§ Excerpt provided
————

Tilapia (St. Peter’s Fish)
Tilapia is a “wastepaper basket term” for over a hundred species of fish in the family Cichlidae.
There are now Tao-only-knows-how-many more species thanks to all the hybridization courtesy of tech-savvy gene-jockeys.
Tilapia “depends on what the meaning of the word ‘is’ is.”
Most tilapia are — were — fresh-water fish, but salt-water breeds are being “created” by well-financed gene knockers.
Bio-hackers take advantage of tilapia’s amazing ability to adapt.
The Salton Sea was originally stocked with tilapia.
No matter how salty the Salt On Sea got, the tilapia thrived while other fish died.
Many varieties of tilapia are now being raised in sea cages.
“There’s more than one way to skin a tilapia.” — Ba Ba Re Bop
Tilapia has been the fourth most popular “fish” in the U.S. since 2002.
St. Peter’s fish (another name for tilapia) was allegedly used by Jesus to feed the masses.

————

§ Given records
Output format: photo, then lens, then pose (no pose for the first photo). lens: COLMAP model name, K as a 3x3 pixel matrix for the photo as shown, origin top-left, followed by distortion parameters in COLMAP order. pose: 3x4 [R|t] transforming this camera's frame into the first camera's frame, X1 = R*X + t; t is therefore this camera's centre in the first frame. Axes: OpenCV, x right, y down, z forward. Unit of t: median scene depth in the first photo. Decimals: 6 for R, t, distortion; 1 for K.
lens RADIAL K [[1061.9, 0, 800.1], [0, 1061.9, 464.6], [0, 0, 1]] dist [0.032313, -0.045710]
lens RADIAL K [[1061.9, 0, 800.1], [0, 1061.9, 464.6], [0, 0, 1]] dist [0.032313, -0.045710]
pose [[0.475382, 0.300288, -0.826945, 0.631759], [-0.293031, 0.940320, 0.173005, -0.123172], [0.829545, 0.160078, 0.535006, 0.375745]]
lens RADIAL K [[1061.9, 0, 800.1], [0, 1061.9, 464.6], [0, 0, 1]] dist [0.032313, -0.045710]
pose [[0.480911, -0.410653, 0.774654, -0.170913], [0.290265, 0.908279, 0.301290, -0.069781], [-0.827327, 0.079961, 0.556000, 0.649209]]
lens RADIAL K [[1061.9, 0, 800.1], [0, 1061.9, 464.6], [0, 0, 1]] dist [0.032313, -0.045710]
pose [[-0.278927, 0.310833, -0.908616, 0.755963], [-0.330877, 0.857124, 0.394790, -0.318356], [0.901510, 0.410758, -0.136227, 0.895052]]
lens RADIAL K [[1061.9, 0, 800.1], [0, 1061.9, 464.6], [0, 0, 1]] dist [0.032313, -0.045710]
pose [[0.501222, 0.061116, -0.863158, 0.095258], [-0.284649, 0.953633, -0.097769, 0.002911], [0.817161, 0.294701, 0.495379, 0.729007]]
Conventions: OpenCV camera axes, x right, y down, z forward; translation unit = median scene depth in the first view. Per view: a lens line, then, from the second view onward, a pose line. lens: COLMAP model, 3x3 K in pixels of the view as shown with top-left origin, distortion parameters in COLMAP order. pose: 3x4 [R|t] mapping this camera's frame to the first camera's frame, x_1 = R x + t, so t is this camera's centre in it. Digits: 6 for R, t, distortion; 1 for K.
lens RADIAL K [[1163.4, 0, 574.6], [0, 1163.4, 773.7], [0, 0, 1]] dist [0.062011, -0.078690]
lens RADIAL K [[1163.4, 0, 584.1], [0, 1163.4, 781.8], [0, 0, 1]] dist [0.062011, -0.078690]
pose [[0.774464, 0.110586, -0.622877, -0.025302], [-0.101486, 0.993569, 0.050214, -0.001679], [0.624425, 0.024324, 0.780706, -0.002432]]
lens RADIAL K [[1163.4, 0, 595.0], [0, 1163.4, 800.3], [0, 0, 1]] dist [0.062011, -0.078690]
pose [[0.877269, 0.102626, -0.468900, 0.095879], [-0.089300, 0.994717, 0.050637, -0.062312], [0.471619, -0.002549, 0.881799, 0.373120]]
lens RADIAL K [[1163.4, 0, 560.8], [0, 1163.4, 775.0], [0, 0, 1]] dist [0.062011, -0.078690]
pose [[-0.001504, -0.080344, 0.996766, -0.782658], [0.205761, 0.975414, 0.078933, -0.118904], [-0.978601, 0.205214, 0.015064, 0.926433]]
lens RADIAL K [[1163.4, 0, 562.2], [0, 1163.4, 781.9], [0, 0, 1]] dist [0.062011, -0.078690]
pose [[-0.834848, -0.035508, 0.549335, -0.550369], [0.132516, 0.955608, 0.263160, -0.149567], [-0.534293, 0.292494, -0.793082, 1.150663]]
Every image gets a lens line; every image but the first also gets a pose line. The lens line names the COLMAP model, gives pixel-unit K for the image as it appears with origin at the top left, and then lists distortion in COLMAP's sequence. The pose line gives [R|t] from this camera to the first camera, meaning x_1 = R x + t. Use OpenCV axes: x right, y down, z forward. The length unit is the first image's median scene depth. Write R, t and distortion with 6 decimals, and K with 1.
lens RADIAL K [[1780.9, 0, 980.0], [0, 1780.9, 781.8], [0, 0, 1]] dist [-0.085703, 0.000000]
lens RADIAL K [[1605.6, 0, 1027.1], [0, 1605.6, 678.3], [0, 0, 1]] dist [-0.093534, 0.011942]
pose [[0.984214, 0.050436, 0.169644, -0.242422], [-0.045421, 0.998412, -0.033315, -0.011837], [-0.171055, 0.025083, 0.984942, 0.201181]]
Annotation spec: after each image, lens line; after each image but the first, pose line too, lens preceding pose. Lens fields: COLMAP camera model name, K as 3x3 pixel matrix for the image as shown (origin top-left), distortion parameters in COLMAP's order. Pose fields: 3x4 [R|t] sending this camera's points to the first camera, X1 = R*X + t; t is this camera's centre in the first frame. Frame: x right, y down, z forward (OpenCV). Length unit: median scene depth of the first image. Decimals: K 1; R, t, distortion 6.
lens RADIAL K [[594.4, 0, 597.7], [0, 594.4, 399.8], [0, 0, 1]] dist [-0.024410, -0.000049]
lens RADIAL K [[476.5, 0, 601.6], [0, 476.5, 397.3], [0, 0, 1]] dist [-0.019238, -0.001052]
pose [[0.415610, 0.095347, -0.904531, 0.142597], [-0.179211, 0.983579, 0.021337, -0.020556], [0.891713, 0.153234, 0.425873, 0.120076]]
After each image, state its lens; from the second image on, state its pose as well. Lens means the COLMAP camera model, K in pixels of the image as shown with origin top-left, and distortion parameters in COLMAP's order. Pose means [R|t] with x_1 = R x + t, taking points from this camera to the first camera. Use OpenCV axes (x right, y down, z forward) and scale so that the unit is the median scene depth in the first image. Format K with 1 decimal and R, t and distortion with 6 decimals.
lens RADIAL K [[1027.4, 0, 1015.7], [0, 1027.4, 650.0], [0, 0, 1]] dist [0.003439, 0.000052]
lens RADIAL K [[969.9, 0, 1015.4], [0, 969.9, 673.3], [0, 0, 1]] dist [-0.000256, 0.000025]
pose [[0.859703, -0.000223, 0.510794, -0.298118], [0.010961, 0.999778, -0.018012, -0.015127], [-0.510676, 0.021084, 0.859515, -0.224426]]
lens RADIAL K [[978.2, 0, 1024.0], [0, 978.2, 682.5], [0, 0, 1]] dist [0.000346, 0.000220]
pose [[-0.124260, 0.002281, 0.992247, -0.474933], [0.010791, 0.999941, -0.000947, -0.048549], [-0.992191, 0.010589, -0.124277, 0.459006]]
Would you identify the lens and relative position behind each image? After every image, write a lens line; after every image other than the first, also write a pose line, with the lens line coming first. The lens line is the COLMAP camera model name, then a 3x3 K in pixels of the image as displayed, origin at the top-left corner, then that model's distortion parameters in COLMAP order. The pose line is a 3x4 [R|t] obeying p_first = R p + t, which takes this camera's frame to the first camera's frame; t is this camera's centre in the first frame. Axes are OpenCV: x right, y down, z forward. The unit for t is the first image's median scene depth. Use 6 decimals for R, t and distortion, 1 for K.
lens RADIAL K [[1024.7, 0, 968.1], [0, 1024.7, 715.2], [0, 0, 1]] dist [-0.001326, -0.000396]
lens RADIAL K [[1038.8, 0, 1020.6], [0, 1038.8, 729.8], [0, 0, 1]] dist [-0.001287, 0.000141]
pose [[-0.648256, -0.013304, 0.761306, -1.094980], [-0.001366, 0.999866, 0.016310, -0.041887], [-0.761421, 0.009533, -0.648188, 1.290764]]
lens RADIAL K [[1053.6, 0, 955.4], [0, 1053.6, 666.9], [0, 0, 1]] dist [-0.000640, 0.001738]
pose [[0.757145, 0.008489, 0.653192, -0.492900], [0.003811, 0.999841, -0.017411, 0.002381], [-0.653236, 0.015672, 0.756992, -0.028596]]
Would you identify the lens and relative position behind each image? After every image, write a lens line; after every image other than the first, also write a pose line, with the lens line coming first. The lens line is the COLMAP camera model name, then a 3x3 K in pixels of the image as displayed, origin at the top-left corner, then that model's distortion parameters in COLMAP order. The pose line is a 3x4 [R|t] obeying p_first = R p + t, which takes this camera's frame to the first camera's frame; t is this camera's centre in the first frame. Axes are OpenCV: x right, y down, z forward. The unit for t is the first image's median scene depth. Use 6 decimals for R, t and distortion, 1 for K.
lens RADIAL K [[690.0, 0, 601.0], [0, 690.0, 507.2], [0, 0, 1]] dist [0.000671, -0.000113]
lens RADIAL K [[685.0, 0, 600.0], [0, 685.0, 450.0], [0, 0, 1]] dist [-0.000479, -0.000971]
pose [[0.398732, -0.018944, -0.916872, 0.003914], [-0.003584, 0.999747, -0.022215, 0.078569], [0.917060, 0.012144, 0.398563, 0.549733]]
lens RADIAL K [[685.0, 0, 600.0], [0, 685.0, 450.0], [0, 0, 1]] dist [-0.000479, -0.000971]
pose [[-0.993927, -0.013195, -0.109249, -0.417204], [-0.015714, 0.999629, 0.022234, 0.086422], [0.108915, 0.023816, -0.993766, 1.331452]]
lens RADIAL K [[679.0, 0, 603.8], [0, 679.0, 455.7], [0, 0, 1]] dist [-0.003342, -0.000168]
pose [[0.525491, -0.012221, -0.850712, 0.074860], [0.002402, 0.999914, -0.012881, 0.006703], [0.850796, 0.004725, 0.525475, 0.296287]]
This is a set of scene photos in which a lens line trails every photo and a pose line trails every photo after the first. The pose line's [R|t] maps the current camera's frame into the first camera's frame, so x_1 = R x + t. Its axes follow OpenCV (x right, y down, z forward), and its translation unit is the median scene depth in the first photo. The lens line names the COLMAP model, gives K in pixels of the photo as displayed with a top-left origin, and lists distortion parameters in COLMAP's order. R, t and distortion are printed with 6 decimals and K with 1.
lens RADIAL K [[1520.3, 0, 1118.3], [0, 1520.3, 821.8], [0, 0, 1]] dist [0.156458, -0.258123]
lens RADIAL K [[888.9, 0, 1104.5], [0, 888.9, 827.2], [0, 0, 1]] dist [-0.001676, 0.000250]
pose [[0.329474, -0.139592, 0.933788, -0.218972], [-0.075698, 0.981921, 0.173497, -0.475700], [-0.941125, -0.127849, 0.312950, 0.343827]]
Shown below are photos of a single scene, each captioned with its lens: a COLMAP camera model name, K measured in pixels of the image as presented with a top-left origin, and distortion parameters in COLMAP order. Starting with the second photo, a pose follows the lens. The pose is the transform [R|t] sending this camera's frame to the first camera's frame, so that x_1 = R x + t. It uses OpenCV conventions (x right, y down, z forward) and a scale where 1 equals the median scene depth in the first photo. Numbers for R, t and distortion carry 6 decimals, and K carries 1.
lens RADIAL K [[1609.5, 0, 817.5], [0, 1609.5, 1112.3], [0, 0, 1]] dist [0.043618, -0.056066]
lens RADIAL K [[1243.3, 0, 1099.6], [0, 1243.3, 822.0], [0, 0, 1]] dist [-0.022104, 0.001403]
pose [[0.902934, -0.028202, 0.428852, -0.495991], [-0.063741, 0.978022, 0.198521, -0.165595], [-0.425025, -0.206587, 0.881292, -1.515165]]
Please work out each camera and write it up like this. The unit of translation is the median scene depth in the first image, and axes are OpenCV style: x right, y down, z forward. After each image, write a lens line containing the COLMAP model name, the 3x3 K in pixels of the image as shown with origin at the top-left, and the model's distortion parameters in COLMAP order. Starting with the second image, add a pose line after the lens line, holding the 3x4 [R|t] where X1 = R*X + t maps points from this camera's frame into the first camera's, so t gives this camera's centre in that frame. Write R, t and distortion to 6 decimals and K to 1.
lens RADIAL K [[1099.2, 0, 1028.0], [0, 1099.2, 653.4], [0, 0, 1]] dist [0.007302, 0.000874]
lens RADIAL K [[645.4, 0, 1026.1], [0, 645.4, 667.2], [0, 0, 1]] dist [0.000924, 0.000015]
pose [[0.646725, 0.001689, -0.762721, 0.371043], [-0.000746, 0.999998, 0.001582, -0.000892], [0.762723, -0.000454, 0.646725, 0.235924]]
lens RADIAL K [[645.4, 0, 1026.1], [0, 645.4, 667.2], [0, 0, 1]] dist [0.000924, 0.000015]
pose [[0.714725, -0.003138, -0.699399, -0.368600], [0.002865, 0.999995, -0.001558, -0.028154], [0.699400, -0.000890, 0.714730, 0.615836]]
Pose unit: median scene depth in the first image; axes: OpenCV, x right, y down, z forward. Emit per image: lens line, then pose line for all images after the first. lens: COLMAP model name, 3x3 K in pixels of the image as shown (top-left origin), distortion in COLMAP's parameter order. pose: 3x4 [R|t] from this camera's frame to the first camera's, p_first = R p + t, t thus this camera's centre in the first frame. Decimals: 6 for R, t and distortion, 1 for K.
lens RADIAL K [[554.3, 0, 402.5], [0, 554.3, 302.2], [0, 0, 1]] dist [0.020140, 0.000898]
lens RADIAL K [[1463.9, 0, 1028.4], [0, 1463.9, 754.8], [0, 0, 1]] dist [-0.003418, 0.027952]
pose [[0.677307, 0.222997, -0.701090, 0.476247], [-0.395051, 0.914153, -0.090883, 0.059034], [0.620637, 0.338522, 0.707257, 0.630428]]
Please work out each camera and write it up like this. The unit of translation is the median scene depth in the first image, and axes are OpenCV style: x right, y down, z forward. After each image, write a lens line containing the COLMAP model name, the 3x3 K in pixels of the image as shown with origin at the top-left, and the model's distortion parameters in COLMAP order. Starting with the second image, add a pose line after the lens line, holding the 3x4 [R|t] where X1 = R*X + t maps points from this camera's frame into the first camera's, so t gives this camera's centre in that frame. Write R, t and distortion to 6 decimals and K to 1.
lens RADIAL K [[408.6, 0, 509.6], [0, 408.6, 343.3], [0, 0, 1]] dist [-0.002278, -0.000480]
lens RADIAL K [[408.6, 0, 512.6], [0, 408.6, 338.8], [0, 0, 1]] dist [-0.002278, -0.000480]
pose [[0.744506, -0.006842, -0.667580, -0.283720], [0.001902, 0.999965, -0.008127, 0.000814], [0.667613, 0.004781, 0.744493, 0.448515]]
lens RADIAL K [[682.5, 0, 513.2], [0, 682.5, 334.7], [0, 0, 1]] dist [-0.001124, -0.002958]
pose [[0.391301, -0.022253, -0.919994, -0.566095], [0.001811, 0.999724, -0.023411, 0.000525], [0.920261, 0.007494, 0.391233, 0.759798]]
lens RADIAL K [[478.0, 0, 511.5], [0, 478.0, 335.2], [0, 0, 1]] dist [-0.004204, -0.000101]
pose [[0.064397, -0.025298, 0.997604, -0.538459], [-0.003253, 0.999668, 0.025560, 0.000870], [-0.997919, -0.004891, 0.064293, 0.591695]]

————

§ Exercise tasks
a: From the tilapia text, write out the passage starting with "Most tilapia are" and going on through "in sea cages.".
b: Using the tilapia text, answer each question:
(i) What family of fish does the term tilapia cover?
(ii) Which body of water was originally stocked with tilapia?
(iii) Since what year has tilapia been the fourth most popular "fish" in the U.S.?
c: Translate this sentence from the tilapia text into Spanish: "Many varieties of tilapia are now being raised in sea cages."

§ List of answers
a:
Most tilapia are — were — fresh-water fish, but salt-water breeds are being “created” by well-financed gene knockers.
Bio-hackers take advantage of tilapia’s amazing ability to adapt.
The Salton Sea was originally stocked with tilapia.
No matter how salty the Salt On Sea got, the tilapia thrived while other fish died.
Many varieties of tilapia are now being raised in sea cages.

b:
(i) Cichlidae
(ii) The Salton Sea
(iii) 2002

c: Muchas variedades de tilapia se están criando ahora en jaulas marinas.